Papalmente
feliz (o felizmente papal), salgo a la calle tempranísimo: "Al MALBA,
al MALBA". Atravieso Buenos Aires en hora pico modulando mis recuerdos
juveniles de canto gregoriano.
No
encuentro donde estacionar (en el MALBA me niegan que puedan acomodar mi
Papamovil por una hora y media) y me voy al Paseo Alcorta ("A
Estacionar, a Estacionar").
Salido
del MALBA, aprovecho para ver si consigo (en las tiendas del
supracitado) algún cubrecama nuevo, como ofrenda para las celebraciones
del Segundo Aniversario de Nuestros Esponsales, que se acerca pronto
(muy pronto).
Me
ofrecen unas colchas horribles, prácticamente todas en colores pastel
(cosa de que el pelo de las gatas se note bien notado), más adecuadas al
catrecito de una adolescente idiota que al tálamo de dos locas que
acaban de pintar su casa de plateado. Eso sí, carísimas (doce cuotas
fijas: "Alabaré, alabaré"). Como tengo que ir al médico, paso por el
Alto Palermo, donde la situación se repite: el autoritarismo de los
pasteles, esta vez subrayado por la quinta imbecilidad de la mañana. "Mi
cama es como ésa", digo. Y la vendedora responde: "¿Seguro? Porque ésas
son camas nuevas. Son las que tienen en la Casa Blanca". "Entonces no
debe ser", le digo, "porque la mía no tiene olor a Fin del Mundo". Y me doy vuelta sin saludar.
Como ya
tengo hambre, me acerco a un negocio de comidas y hago mi pedido. Cuando
llega la orden pido pimienta (incienso, mirra y miel no se me ocurrió).
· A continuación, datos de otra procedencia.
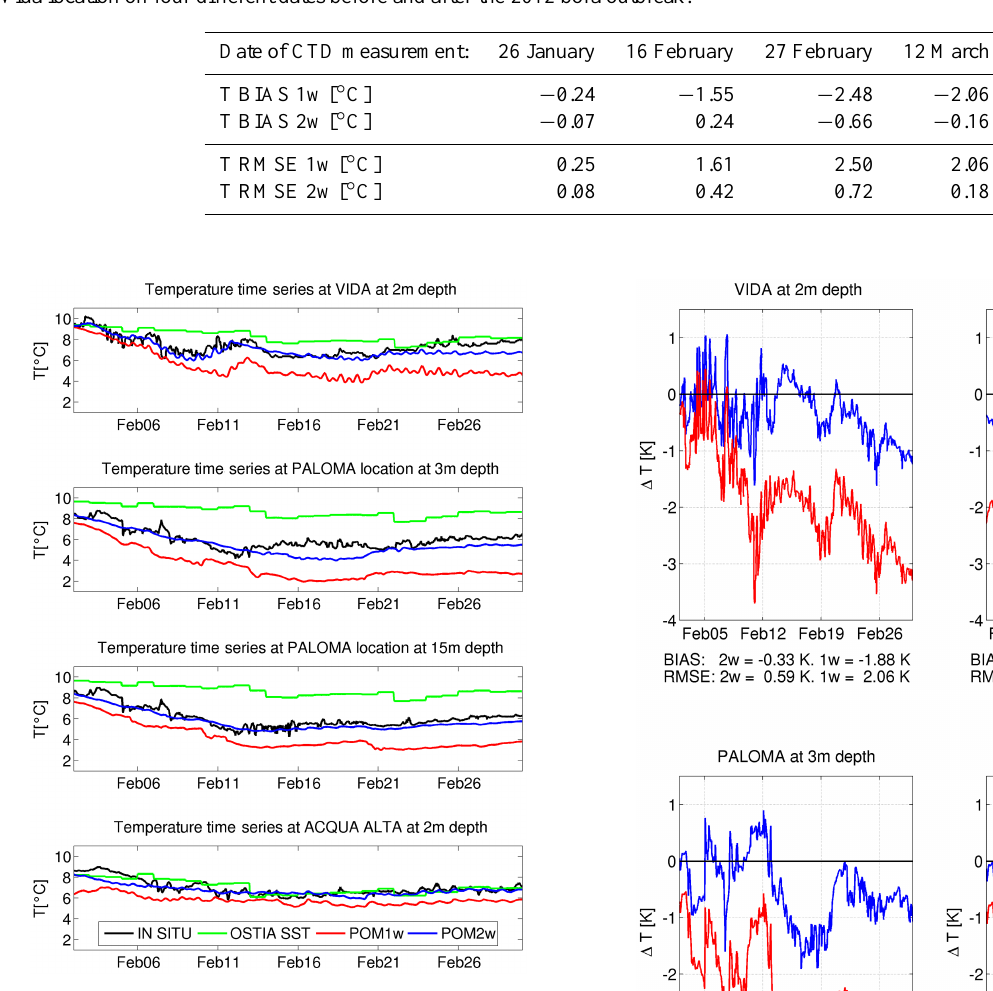
Figure 11. Modeled and observed temperatures at Vida, Paloma and Acqua Alta locations. Observed in situ temperatures are plotted with a black line, OSTIA SST boundary condition for ALADIN1w with a green line, POM1w modeled temperature with red line and POM2w modeled temperature with a blue line. First row: tempera- tures at Vida location. Second row: temperatures for Paloma loca- tion at 3m depth. Third row: temperatures at Paloma at 15m depth. Fourth row: temperatures for Acqua Alta locations at 2m depth.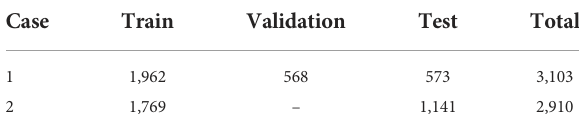
TABLE 1 Descriptions of two cases in MAS3K datasets for training, validation, and testing. TABLE 2 Hyperparameters used for training of PSS-Net.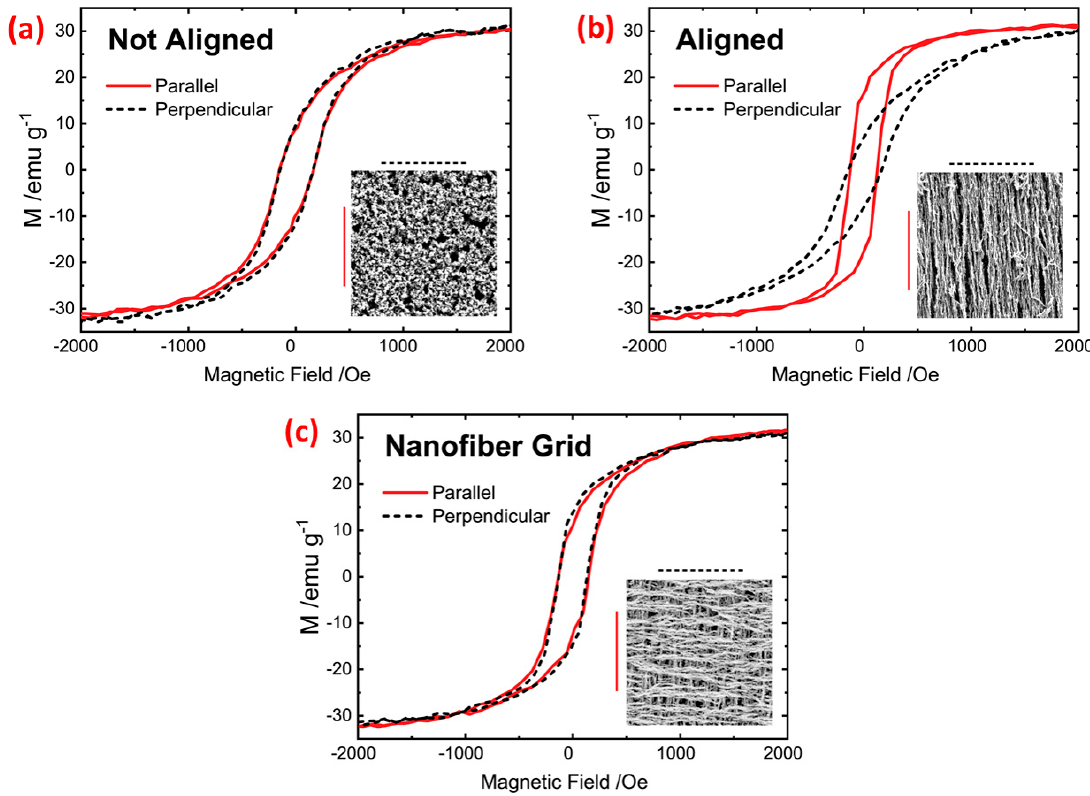
Figure 8. Magnetic characterization of Ni for particles ( a ) not aligned, ( b ) aligned (nanowires), and ( c ) in grid orientation.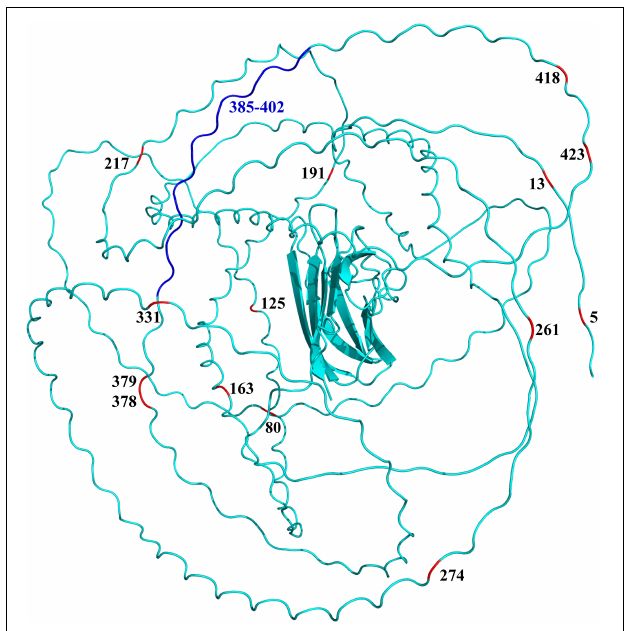
FIGURE 10 | Specific amino acid sites (red) and absent region (blue) mapped on the 3D structure of COL8A2 protein in mudskippers. The numbers represent the positions of these specific amino acid sites and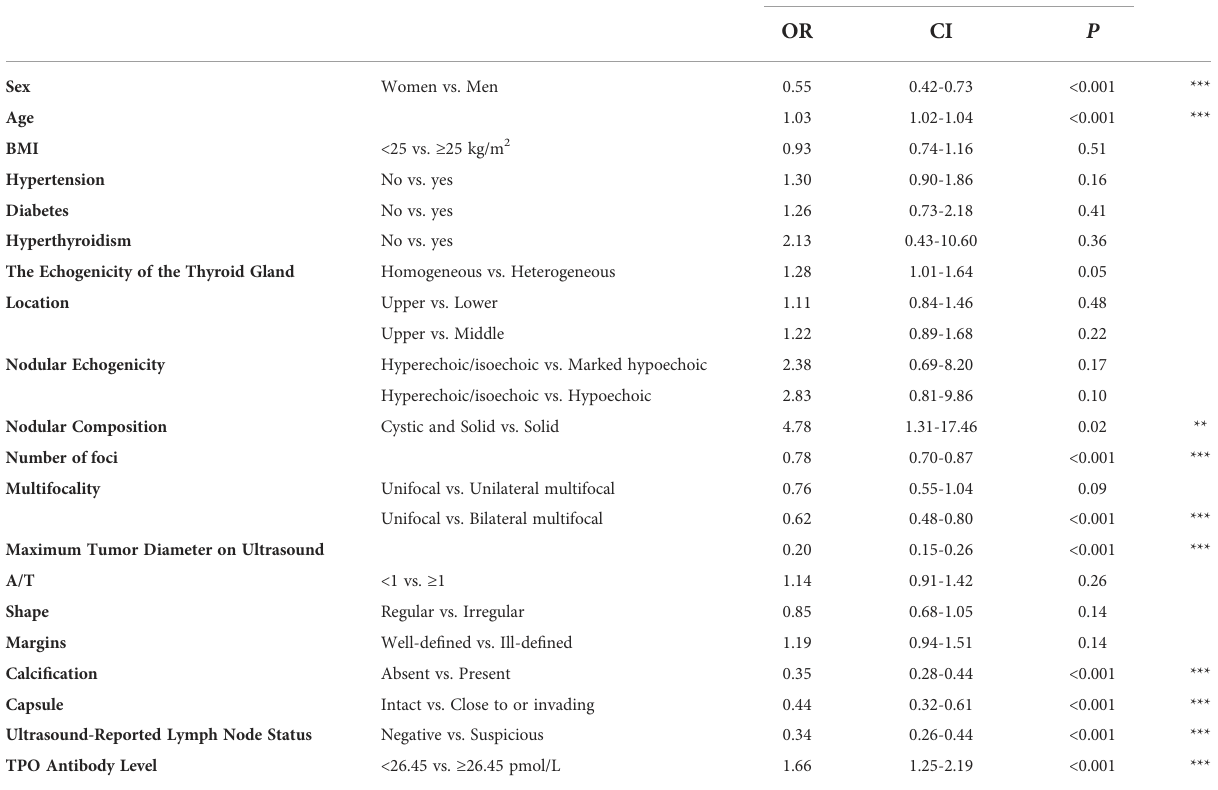
TABLE 3 Univariate analysis of the predictive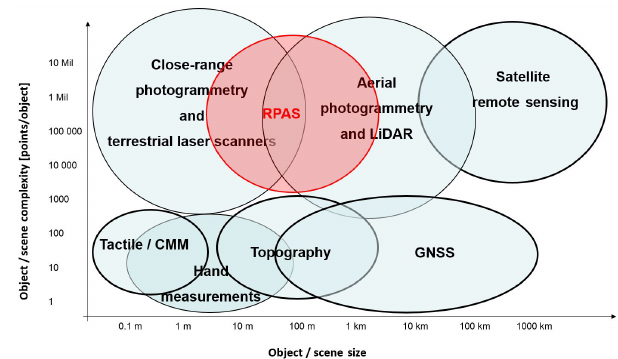
Figure 1. Available geomatics techniques, sensors and platforms for topographic mapping or detailed 3-D recording of ground informa- tion, according to scene dimensions and complexity (modified from Nex and Remondino,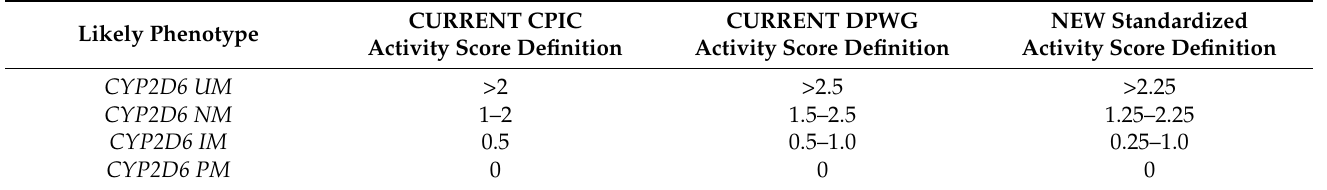
Table 1. Adapted final consensus CYP2D6 genotype to phenotype table. Combining the previous CPIC and DPWG guidelines and adding new pharmacogenetic insights [38]. Abbreviations: CYP2D6: Cytochrome P450 2D6, UM: ultra-rapid metabolizer, NM: normal or extensive metabolizer, IM: intermediate metabolizer, PM: poor metabolizer, CPIC: Clinical Pharmacogenetic Implementation Consortium, DPWG: Dutch Pharmacogenetics Working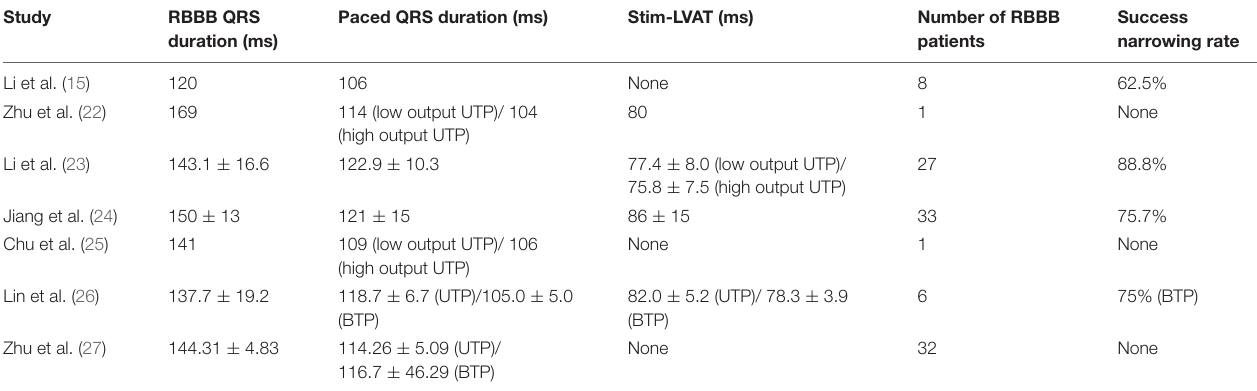
TABLE 1 | Summary of studies demonstrating paced QRS narrowing during LBBP in RBBB.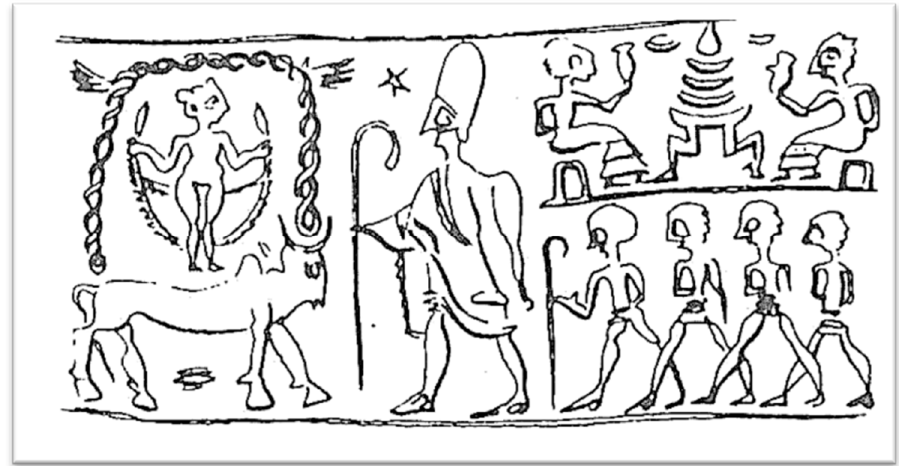
Figure 7. Syrian seal: Naked goddess on the back of a bull, lifting her skirt, under a winged guilloche (Amiet 1960: Figure 11).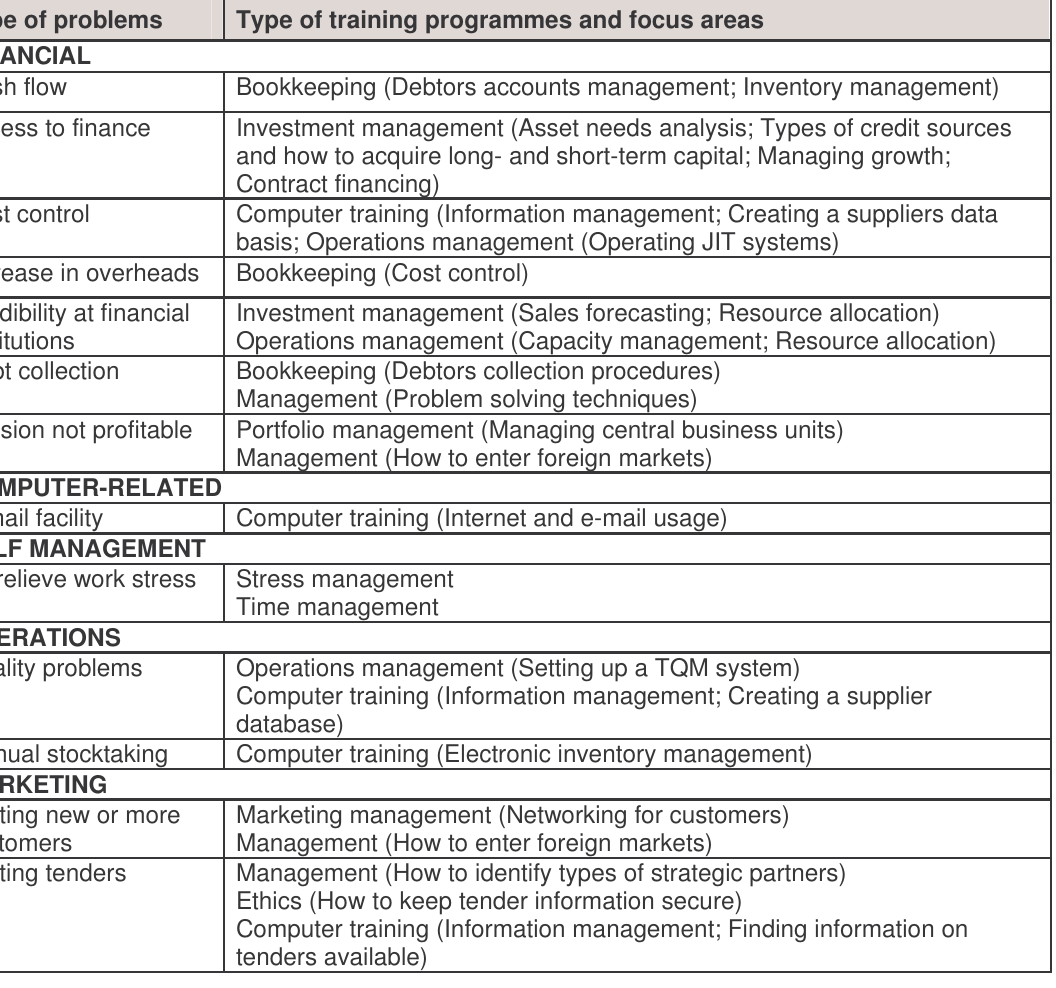
Table 2:Results of the training needs of participants Type of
Me contestan: "No trabajamos pimienta".
Desconcertado (mecum omnes plangite!),
repregunto. "No tra-ba-ja-mos pi-mien-ta", me repiten, como si fuera
tarado, perverso, turista o escapado del asilo. "Entonces devolveme la
plata", digo.
Como ya
se han dado cuenta de que estoy en estado de misticismo y de canturreo
en latín, me devuelven mi dinero y me retiro rumbo al médico, a quien le
cuento mis pesares matutinos.
"Entonces no deberías salir de tu casa", me dice. Precisamente.